Exercise text —
◆ ◆ ◆

1 JUDGE ORIE: Yes. Let's just assume that Mr. Stojic would want

2 you to contradict that.

3 MR. OLUJIC: [Interpretation] We can put that forward as a

4 hypothesis, but it's not possible because Mr. Stojic cannot do so in view

5 of the defence we have been constructing for a full five months now.

6 JUDGE ORIE: Yes. Well, thank you for those answers.

7 When you say having one counsel is the best way of ensuring that

8 the two clients are not asked to be witnesses against each other, what's

9 the -- what do I have to understand by that if it would turn out to be

10 favourable for one of your clients that the other would testify?

11 MR. OLUJIC: [Interpretation] By this I mean, first of all, what

12 the opposing side wants in every trial, and that is to prove their case by

13 entering into an agreement, adding a number of arguments that the

14 Prosecution wishes to put forward in the judgement of the Court. That's

15 what I meant. And with the knowledge gained in both cases, I will be able

16 to help both clients to select what is best for them and what will give

17 them the best possible position in the trial that lies ahead of them.

18 That's what prompted me to write this.

19 JUDGE ORIE: So I do understand that by the best way of ensuring

20 that the two clients are not asked to be witnesses against each other,

21 that is that you consider being counsel of two accused the best way of

22 preventing them from entering into any agreement that would lead to

23 testimony to be given by your clients.

24 MR. OLUJIC: [Interpretation] The aim of both my clients is the

25 truth, not trade. Establishing the truth, not finding a way of strewing

Page 171

1 themselves with ashes and being punished but to prove the truth. We will

2 prove that both indictments do not hold water, and we will do so only with

3 the truth and nothing but the truth.

4 JUDGE ORIE: Thank you for that answer. You also use the argument

5 that one Judge in two cases would be a relevant issue. At least a

6 relevant element to consider. Could you explain to me why you think that

7 could have an impact on the existence or non-existence of a conflict of

8 interest?

◆ ◆ ◆

Recorded data —

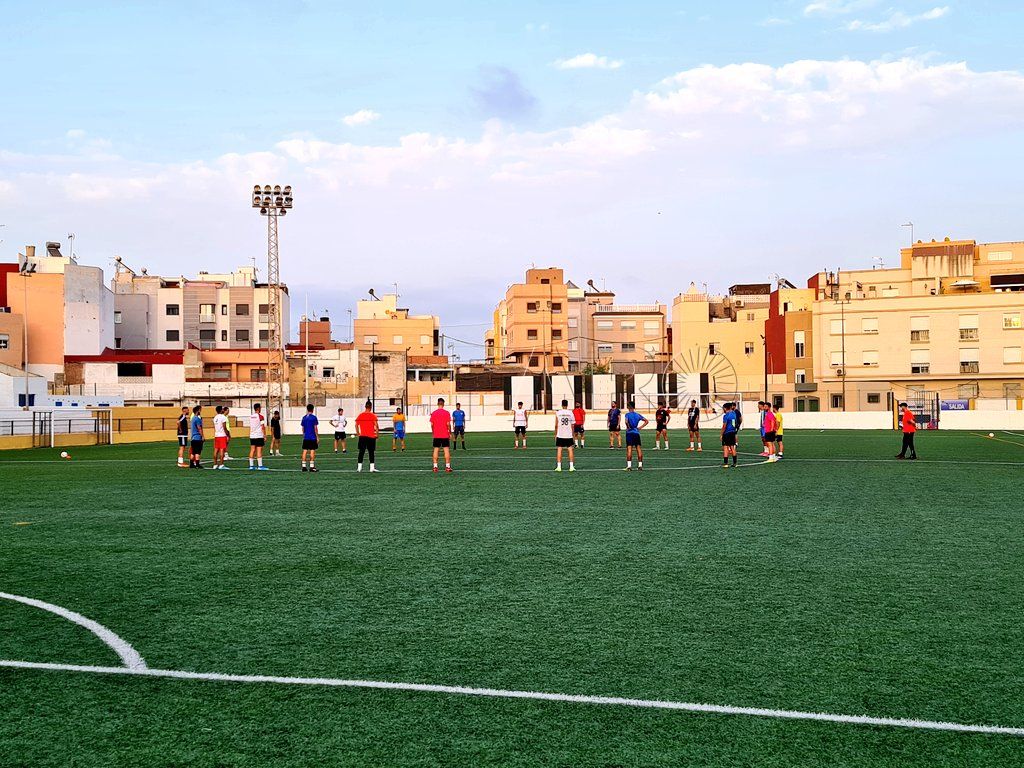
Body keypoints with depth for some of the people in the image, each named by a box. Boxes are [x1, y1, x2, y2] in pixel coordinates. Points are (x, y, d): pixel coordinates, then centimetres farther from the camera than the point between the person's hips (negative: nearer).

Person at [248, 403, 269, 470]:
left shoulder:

◆ ◆ ◆

Set of tasks —
1. Reproduce the stretch of the hearing transcript from "11 MR. OLUJIC: [Interpretation]" through "ahead of them.".
2. Answer these questions from the hearing transcript:
(a) For how long does Mr. Olujic say the defence has been under construction?
(b) What does Mr. Olujic say is the aim of both his clients?
(c) What argument of Mr. Olujic's does Judge Orie ask him to explain at the end?
3. Write the next part of the hearing transcript, continuing from its final line.

Results —
1.
11 MR. OLUJIC: [Interpretation] By this I mean, first of all, what

12 the opposing side wants in every trial, and that is to prove their case by

13 entering into an agreement, adding a number of arguments that the

14 Prosecution wishes to put forward in the judgement of the Court. That's

15 what I meant. And with the knowledge gained in both cases, I will be able

16 to help both clients to select what is best for them and what will give

17 them the best possible position in the trial that lies ahead of them.

2.
(a) A full five months.
(b) The truth, not trade.
(c) The argument that one Judge in two cases would be a relevant issue, and why that could have an impact on the existence or non-existence of a conflict of interest.

3.
9 MR. OLUJIC: [Interpretation] Your Honour, I of course respect all

10 the Trial Chambers of this Tribunal, but as it so happens, both my cases

11 are before Trial Chamber I. When I wrote this, I felt that the Court

12 would be able to observe my professional work, and this also in view of

13 any possible conflict of interest, which is, of course, the duty of the

14 Trial Chamber. The Trial Chamber must watch over the way the case is

15 conducted, and should anything arise and should my professional dignity

16 ever be put into question, which I'm sure is not possible in view of my 30

17 years of experience, but to err is human. The Court, however, does not

18 err, and the Court would then be able to observe that I was doing

19 something to the detriment of one or the other of my clients because the

20 same Trial Chamber would be dealing with both cases. This is why I

21 mentioned this in my brief.

22 JUDGE ORIE: Yes. That might be too high a level of expectation

23 to think that a Trial Chamber could have a thorough knowledge of every

24 aspect and of every element of the confidential relationship between

25 client and counsel, but let me move to my next question to you.

Page 172

1 You said you obtained the consent of your client, and you called

2 that an "unconditional consent." What does this actually mean? What is

3 an unconditional consent? Would that be mean that, for example, if later

4 on they -- a possibility of at least some conflict of interest could

5 become clear they should say, "No, you -- you consented now and we'll

6 continue"? Or how do we have to understand the unconditional consent?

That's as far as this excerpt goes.